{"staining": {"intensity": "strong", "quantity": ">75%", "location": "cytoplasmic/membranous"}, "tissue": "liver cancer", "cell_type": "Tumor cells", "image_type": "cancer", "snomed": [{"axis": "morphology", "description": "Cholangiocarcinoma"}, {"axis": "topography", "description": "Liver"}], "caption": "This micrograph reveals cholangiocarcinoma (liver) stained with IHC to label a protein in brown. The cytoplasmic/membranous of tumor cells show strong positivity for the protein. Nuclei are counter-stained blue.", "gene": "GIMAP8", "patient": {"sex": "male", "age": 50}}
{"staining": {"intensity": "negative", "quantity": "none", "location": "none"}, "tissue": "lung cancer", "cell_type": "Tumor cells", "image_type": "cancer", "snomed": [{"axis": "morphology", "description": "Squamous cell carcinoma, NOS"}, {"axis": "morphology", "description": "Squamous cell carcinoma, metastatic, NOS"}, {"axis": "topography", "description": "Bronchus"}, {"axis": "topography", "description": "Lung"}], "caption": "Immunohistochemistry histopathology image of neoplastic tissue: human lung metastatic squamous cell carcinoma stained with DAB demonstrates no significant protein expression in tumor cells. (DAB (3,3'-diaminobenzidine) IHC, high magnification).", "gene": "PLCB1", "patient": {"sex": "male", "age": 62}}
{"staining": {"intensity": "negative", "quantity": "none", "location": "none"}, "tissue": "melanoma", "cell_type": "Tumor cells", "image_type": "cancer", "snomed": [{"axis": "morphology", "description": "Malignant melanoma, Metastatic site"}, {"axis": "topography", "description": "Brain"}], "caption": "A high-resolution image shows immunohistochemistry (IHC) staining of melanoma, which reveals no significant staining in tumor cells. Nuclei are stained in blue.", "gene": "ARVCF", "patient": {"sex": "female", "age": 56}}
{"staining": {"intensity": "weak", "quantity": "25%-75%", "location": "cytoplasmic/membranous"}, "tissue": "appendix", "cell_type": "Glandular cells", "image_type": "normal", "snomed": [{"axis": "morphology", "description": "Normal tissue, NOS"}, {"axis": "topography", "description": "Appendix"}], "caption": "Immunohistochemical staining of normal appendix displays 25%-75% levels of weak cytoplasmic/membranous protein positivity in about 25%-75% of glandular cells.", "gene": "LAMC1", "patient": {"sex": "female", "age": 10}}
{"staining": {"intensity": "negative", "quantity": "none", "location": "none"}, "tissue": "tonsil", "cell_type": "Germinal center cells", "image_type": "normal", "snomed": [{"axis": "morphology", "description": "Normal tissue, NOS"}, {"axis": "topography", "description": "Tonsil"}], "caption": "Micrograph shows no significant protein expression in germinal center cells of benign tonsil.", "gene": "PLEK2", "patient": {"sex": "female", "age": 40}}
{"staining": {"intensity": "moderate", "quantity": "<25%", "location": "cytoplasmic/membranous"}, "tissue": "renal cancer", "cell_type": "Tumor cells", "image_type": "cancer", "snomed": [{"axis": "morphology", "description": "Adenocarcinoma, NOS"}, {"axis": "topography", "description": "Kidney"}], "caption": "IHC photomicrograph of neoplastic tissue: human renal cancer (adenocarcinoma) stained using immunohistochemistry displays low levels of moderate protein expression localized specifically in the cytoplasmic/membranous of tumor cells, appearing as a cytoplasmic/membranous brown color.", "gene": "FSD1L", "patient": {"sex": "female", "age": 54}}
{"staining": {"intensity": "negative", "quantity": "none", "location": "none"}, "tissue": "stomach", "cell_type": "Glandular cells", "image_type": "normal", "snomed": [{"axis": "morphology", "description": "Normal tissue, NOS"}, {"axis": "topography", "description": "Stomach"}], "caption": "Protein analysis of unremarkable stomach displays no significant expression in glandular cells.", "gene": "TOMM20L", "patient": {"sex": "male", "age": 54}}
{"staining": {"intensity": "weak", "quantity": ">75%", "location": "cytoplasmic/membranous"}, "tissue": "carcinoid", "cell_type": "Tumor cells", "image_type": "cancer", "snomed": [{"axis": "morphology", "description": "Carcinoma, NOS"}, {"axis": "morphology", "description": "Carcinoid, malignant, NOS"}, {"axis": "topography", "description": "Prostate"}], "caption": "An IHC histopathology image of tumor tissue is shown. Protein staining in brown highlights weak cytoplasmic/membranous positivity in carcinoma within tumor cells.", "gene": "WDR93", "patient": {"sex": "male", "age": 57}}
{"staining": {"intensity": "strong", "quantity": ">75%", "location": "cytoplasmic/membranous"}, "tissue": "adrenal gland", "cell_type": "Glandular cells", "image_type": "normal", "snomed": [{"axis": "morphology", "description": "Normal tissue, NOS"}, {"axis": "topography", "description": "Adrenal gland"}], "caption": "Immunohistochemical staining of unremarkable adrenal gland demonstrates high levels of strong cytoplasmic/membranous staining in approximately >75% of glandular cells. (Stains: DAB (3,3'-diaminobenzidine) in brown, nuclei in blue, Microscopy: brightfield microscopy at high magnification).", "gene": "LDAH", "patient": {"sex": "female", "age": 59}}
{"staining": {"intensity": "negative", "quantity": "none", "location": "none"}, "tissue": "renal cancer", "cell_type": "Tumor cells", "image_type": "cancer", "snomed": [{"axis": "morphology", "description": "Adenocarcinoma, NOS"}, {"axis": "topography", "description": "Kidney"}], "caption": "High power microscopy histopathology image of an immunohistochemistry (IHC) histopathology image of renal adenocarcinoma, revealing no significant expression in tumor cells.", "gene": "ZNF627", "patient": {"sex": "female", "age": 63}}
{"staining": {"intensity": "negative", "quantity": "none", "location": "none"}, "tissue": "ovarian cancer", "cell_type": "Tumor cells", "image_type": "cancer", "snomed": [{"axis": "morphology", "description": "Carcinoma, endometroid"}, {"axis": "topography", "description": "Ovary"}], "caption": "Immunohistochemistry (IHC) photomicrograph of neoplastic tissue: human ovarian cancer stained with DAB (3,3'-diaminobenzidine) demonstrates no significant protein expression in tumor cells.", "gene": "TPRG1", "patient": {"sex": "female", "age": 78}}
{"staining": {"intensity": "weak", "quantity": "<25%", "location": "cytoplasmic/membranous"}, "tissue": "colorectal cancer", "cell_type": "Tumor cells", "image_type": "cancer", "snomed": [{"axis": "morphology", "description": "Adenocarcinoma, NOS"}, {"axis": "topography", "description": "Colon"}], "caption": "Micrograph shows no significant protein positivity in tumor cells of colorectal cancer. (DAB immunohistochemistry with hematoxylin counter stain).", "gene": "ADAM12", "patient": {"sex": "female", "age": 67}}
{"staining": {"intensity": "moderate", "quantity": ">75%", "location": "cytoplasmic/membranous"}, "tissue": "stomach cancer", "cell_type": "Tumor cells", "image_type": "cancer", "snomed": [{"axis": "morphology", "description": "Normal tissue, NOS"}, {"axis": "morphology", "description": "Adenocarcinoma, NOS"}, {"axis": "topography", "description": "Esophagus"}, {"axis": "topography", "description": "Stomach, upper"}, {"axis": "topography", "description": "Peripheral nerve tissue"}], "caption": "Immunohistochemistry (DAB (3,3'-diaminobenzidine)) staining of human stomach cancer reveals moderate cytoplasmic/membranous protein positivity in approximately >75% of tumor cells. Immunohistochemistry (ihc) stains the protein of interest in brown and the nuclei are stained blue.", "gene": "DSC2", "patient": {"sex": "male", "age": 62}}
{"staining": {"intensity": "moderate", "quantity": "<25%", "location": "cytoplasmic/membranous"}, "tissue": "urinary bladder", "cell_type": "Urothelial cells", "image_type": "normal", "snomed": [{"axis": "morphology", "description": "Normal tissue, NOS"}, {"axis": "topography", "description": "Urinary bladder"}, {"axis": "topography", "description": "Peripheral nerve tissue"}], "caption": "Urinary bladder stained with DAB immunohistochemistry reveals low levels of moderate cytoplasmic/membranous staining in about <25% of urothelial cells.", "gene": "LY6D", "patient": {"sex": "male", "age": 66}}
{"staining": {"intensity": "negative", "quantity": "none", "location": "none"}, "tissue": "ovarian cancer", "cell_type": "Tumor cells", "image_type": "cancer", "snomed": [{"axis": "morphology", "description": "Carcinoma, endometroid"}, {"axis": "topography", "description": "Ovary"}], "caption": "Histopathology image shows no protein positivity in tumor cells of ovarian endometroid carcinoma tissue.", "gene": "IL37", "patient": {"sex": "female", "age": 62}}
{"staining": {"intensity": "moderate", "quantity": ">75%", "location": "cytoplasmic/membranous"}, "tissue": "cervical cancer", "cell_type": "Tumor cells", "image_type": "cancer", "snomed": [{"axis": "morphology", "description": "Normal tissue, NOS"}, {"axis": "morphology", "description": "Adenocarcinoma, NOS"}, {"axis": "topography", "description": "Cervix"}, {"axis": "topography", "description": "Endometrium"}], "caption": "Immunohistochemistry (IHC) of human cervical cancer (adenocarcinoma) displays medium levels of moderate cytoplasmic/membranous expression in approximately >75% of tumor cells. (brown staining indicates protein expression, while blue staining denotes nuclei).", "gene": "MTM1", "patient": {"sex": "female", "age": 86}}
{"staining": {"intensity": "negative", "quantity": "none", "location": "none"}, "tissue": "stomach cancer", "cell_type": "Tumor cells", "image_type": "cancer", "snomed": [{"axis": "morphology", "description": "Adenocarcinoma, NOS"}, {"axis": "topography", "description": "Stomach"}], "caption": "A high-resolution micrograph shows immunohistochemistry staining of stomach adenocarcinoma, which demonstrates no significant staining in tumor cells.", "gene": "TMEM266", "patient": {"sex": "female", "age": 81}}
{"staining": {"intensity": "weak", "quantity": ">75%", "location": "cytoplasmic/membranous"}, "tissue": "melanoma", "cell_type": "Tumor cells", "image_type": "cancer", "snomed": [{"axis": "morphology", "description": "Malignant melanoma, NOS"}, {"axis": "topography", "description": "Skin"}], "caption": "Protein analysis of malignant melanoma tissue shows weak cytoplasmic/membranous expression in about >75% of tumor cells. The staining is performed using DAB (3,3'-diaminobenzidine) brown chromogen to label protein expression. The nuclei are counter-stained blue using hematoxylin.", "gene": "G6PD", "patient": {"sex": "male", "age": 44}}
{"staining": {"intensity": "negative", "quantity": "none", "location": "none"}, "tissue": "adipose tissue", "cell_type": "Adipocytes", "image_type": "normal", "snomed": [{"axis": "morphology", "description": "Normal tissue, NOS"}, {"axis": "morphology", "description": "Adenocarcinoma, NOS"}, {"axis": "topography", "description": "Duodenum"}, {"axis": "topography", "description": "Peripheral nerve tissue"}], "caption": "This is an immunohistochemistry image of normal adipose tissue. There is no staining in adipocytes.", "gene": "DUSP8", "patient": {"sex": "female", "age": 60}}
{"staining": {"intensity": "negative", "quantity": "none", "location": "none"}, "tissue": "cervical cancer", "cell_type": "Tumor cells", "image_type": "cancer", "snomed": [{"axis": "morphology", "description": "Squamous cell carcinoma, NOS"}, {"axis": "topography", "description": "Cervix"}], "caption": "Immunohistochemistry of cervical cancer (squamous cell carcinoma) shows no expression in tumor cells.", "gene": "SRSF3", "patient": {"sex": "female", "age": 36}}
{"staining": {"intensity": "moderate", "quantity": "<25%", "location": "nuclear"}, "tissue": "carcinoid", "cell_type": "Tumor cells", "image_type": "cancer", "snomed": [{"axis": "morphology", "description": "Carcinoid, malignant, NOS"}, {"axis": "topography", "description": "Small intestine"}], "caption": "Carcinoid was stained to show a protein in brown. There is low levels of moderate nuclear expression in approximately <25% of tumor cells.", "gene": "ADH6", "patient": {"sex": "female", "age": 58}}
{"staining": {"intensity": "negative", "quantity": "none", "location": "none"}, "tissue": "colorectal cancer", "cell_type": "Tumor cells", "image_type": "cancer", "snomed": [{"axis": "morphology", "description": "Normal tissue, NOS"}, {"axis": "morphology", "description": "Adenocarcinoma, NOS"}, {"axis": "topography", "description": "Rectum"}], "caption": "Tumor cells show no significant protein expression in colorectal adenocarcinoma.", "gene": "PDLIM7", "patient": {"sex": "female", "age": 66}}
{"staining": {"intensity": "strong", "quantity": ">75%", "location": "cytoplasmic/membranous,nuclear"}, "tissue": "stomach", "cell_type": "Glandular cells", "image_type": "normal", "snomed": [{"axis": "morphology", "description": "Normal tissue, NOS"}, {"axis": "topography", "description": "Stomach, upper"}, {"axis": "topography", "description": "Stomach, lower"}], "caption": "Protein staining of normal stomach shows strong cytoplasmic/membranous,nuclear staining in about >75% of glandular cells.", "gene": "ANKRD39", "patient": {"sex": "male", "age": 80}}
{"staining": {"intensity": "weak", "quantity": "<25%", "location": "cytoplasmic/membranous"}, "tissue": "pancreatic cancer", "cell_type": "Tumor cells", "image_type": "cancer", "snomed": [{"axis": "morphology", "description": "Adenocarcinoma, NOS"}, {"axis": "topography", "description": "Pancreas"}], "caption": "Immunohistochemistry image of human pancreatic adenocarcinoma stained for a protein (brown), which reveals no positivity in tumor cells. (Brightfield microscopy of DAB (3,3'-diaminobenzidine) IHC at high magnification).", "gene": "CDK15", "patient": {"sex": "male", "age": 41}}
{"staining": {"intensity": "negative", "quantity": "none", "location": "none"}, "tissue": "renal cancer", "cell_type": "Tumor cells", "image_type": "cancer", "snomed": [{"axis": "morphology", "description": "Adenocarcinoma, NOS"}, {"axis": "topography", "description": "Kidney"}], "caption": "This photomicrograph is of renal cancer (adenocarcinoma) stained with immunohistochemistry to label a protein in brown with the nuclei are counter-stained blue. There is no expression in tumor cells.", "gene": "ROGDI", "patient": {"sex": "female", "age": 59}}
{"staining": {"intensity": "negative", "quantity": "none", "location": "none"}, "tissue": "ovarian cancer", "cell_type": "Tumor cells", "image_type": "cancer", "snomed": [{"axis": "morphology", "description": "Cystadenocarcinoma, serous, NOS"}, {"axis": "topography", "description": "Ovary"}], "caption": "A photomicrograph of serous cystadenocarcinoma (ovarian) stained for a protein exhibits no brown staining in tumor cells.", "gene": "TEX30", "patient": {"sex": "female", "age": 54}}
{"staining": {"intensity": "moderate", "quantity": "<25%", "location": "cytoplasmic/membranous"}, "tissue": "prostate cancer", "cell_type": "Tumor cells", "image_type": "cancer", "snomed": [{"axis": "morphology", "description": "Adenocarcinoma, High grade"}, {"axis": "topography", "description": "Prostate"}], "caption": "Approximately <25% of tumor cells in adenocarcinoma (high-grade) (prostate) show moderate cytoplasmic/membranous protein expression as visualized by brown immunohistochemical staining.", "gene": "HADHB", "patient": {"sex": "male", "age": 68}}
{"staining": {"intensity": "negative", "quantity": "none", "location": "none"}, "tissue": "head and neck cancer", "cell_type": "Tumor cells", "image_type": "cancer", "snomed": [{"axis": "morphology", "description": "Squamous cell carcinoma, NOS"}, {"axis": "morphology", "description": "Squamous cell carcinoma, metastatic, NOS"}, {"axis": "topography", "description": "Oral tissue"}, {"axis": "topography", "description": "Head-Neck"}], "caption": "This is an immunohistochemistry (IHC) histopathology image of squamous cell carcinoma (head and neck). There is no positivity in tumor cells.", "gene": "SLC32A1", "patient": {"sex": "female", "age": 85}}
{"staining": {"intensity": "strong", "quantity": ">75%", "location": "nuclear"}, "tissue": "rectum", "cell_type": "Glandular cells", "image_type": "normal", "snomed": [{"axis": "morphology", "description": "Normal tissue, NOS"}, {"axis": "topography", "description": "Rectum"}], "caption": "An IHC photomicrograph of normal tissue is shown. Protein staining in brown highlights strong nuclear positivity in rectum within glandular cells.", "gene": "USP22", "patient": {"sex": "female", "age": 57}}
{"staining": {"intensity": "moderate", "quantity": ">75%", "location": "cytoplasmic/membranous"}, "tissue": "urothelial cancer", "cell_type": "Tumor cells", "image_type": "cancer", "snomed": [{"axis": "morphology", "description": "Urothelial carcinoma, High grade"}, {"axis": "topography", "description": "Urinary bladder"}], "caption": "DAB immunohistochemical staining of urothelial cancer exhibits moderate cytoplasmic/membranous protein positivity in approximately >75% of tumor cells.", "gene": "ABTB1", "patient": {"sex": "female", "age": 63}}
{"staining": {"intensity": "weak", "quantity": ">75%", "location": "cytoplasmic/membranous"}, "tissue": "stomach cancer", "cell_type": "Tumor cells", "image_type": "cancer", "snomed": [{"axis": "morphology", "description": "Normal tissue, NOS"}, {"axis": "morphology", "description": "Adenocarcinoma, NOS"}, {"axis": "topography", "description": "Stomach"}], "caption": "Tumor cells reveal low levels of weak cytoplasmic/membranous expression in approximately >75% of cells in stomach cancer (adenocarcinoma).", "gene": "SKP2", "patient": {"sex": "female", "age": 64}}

**WHAT TO DO**
Starting at the top of the data above, repeat every line exactly until the line containing "high-resolution image shows" has been given, then stop.

**EXERCISE RESULT**
{"staining": {"intensity": "strong", "quantity": ">75%", "location": "cytoplasmic/membranous"}, "tissue": "liver cancer", "cell_type": "Tumor cells", "image_type": "cancer", "snomed": [{"axis": "morphology", "description": "Cholangiocarcinoma"}, {"axis": "topography", "description": "Liver"}], "caption": "This micrograph reveals cholangiocarcinoma (liver) stained with IHC to label a protein in brown. The cytoplasmic/membranous of tumor cells show strong positivity for the protein. Nuclei are counter-stained blue.", "gene": "GIMAP8", "patient": {"sex": "male", "age": 50}}
{"staining": {"intensity": "negative", "quantity": "none", "location": "none"}, "tissue": "lung cancer", "cell_type": "Tumor cells", "image_type": "cancer", "snomed": [{"axis": "morphology", "description": "Squamous cell carcinoma, NOS"}, {"axis": "morphology", "description": "Squamous cell carcinoma, metastatic, NOS"}, {"axis": "topography", "description": "Bronchus"}, {"axis": "topography", "description": "Lung"}], "caption": "Immunohistochemistry histopathology image of neoplastic tissue: human lung metastatic squamous cell carcinoma stained with DAB demonstrates no significant protein expression in tumor cells. (DAB (3,3'-diaminobenzidine) IHC, high magnification).", "gene": "PLCB1", "patient": {"sex": "male", "age": 62}}
{"staining": {"intensity": "negative", "quantity": "none", "location": "none"}, "tissue": "melanoma", "cell_type": "Tumor cells", "image_type": "cancer", "snomed": [{"axis": "morphology", "description": "Malignant melanoma, Metastatic site"}, {"axis": "topography", "description": "Brain"}], "caption": "A high-resolution image shows immunohistochemistry (IHC) staining of melanoma, which reveals no significant staining in tumor cells. Nuclei are stained in blue.", "gene": "ARVCF", "patient": {"sex": "female", "age": 56}}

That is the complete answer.